Waves in Nothing
The sun is coming back north, and northerners starved for light and heat should be cheering for electromagnetic radiation. Yet "radiation" has become a kind of high-tech dirty word, calling up images of Chernobyl or fallout from bomb tests. In fact radiation, like fire, confers benefits far greater than its undeniable dangers.
Electromagnetic radiation includes X-rays and the dangerous gamma rays released by atomic reactions, but radio waves, television broadcasts, microwaves in and out of ovens, heat radiation and sunlight are also examples. This type of radiation is the only possible way of transmitting energy through a vacuum, and life as we know it could not exist without it. If the Earth could not radiate energy away into the near-vacuum of space, heat from radioactive elements would build up until the planet melted. Since the Earth can radiate surplus energy, its temperature would drop to absolute zero ( -460 degrees F) if it were not also receiving energy through space in the form of electromagnetic radiation from the sun.
Electromagnetic energy exists as waves, with an extremely wide range of wavelengths.

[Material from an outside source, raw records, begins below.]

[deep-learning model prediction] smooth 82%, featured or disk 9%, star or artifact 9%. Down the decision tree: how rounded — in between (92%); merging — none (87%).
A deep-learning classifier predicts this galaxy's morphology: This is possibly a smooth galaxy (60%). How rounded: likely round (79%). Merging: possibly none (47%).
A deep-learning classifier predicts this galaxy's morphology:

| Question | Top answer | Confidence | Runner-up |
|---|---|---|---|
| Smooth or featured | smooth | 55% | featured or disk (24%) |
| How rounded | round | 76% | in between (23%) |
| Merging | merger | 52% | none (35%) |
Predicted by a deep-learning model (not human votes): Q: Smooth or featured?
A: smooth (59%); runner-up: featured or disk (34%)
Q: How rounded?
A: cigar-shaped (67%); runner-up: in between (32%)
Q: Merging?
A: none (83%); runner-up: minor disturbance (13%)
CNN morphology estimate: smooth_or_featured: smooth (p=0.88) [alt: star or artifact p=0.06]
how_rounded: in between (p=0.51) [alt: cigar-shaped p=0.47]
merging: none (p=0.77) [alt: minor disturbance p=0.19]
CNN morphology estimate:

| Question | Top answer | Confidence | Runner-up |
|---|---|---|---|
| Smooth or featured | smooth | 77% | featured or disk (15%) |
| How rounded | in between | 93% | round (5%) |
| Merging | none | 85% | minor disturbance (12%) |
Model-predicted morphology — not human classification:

Gamma rays, which are produced by atomic decay, have the shortest wavelengths. Next are X-rays, with wavelengths of around 1/250,000,000,000 inch to 1/25,000,000 inch. The wavelengths between X-rays and about 1/64,000 inch are called ultraviolet radiation. The longer wavelengths of ultraviolet radiation are responsible for suntans, sunburns, and skin cancer; the shorter wavelengths would be even more damaging. Fortunately, the atmosphere does a good job of protecting us from the small amounts of short ultraviolet and X-ray energy put out by the sun. (Added July 1996: It is, of course, the ozone in the atmosphere that is most important in filtering out the longer ultraviolet radiation; hence the concern about the ozone hole. Ordinary oxygen takes out much of the shortest ultraviolet.)
Of the longer wavelengths, those with wavelengths from 1/25 inch to several miles can be grouped as radio waves. The longest wavelengths in this range are used for long-range communications and navigation aids. Intermediate wavelengths are used for radio and television broadcasts, two-way radio communications, and some radars. The shortest wavelengths (microwaves) are used for radar, line-of sight communications, passive and active remote sensing, and microwave ovens.
Wavelengths shorter than microwaves but too long for our eyes to see (1/25 inch to 1/30,000 inch) are grouped as infrared. Objects at ordinary Earth temperatures emit infrared, and this is how the earth radiates surplus energy to space.
Finally, our eyes respond to the narrow band from 1/30,000 inch to 1/64,000 inch, which we call light. The wavelengths in this band are perceived as different colors, with 1/30,000 inch being red and 1/64,000 inch being violet. The sun's energy peaks in the visible light range, with some energy spilling over into the short infrared and long ultraviolet wavelengths. This solar energy is transformed by plants into food and fuel. (Oil, coal, and gas store energy captured from the sun by plants that lived millions of years ago.)
By the time you consider the usefulness of the short wave lengths in medicine and industry, electromagnetic radiation's benefits far outweigh the occasional problems it causes. So once again, as the wavelengths from 1/6,000 to 1/100,000 of an inch return to Alaska with the sun, three cheers for electromagnetic radiation!